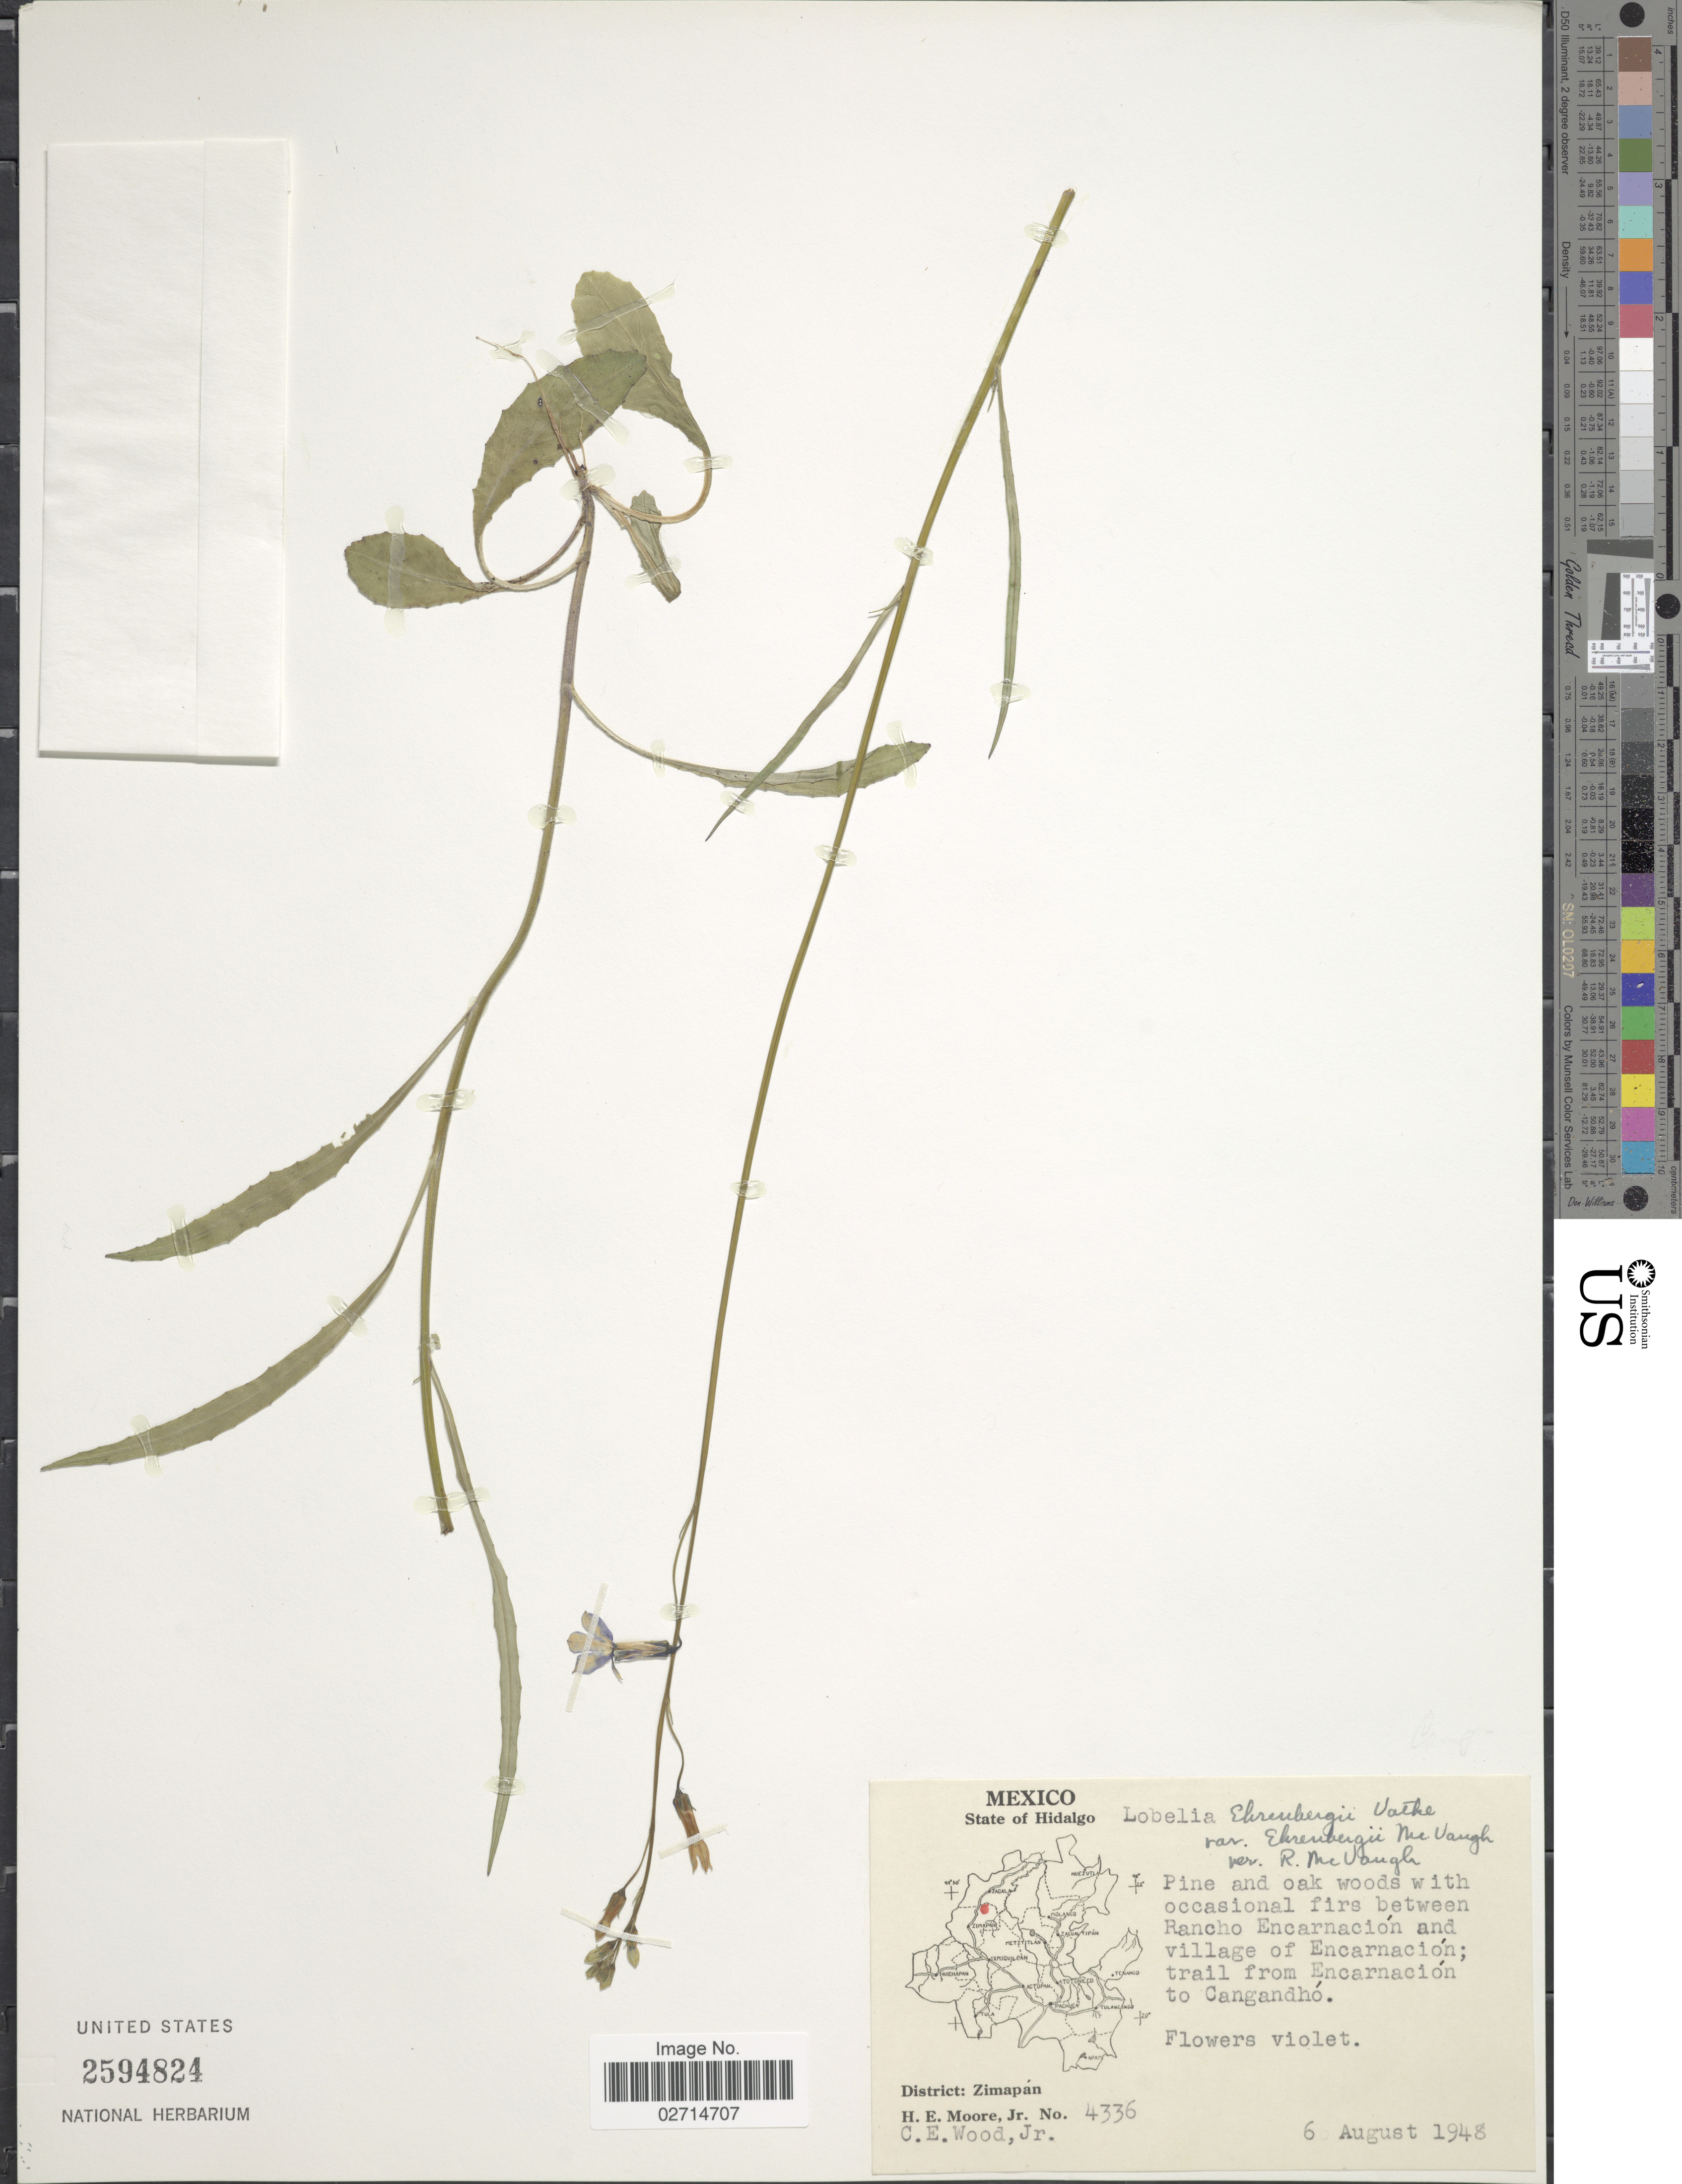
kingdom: Plantae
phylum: Tracheophyta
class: Magnoliopsida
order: Asterales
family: Campanulaceae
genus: Lobelia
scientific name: Lobelia ehrenbergii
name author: Vatke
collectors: H. Moore & C. Wood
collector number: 4336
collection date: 1948-08-06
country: Mexico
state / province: Hidalgo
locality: Between Rancho Encarnacion and village of Encarnacion; trail from Encarnacion to Cangandho. District: Zimapan.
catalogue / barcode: US 2594824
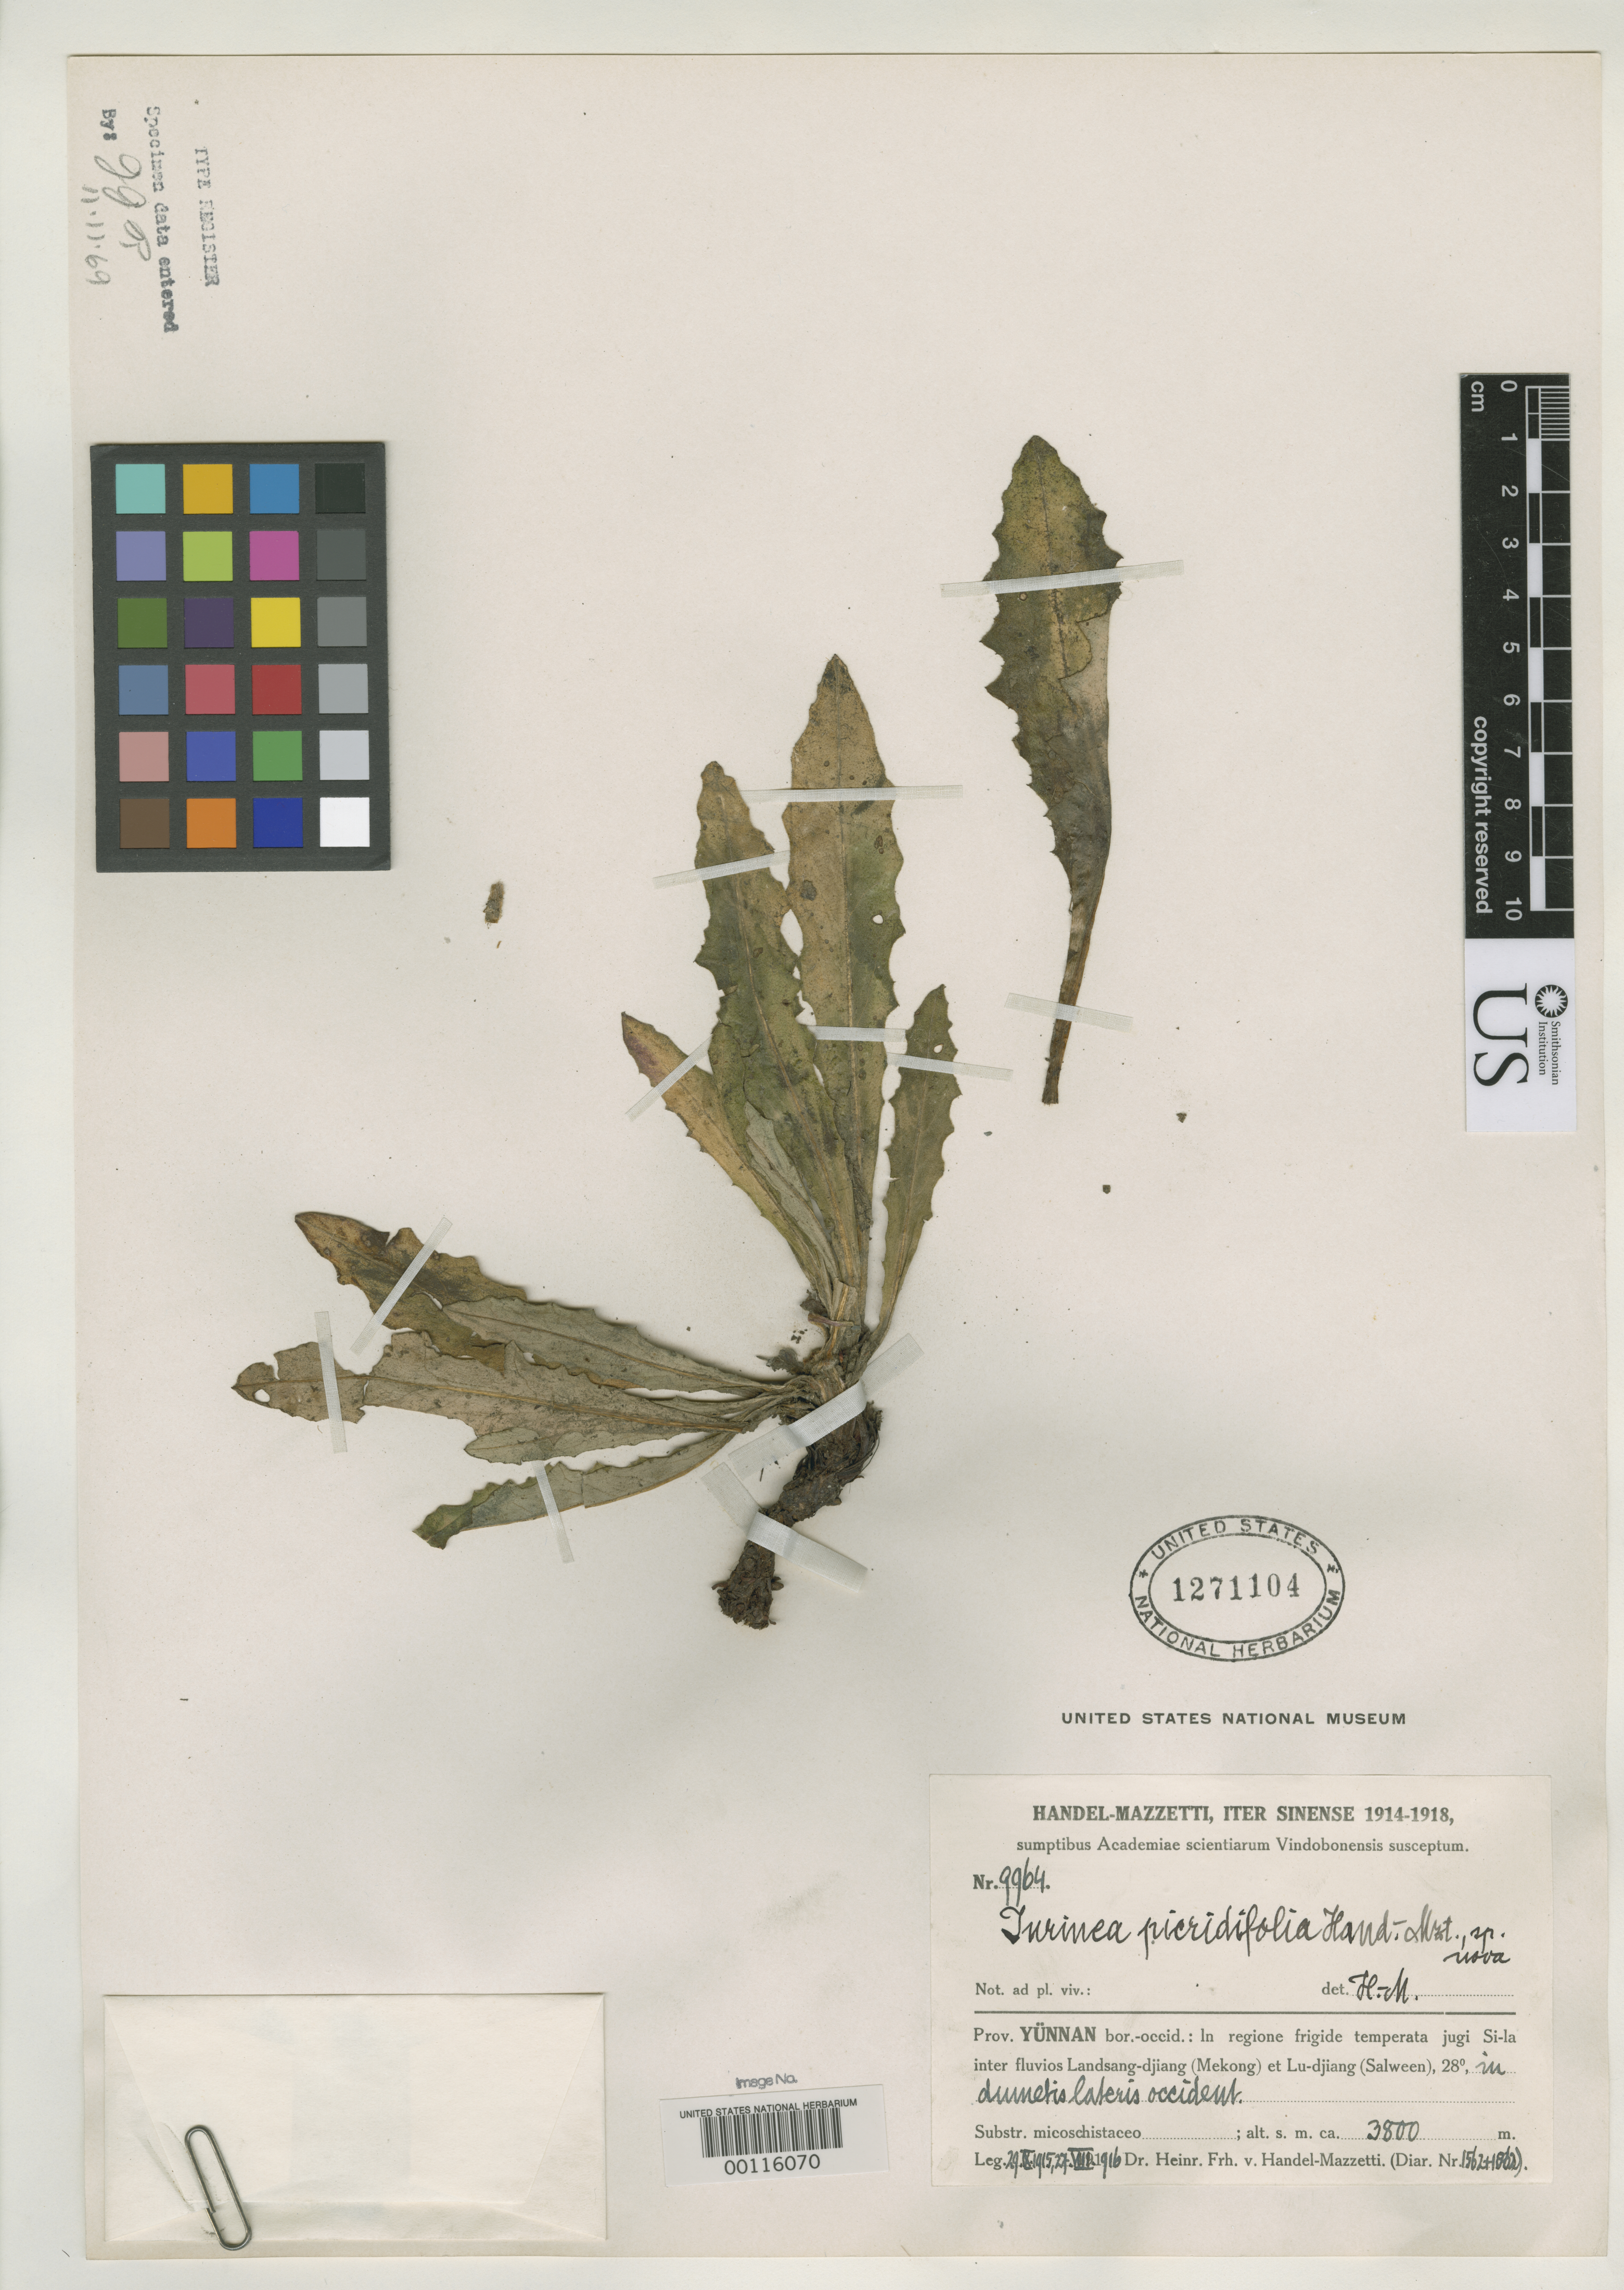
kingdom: Plantae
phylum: Tracheophyta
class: Magnoliopsida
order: Asterales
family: Asteraceae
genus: Jurinea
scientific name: Jurinea picridifolia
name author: Hand.-Mazz.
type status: Type Collection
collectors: H. Handel-Mazzetti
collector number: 9964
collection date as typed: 29 Sep 1915 to 27 Aug 1916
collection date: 1915-09-29/1916-08-27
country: China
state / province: Yunnan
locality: Between the Mekong and Salween Rivers.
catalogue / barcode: US 1271104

****************

* _TASK INSTRUCTIONS_:
Copy the lines starting with the one containing "country: Mexico" and going on through the one containing "genus: Jurinea", keeping them unchanged and leaving out any pictures.

* _CORRECT RESULT_:
country: Mexico
state / province: Hidalgo
locality: Between Rancho Encarnacion and village of Encarnacion; trail from Encarnacion to Cangandho. District: Zimapan.
catalogue / barcode: US 2594824
kingdom: Plantae
phylum: Tracheophyta
class: Magnoliopsida
order: Asterales
family: Asteraceae
genus: Jurinea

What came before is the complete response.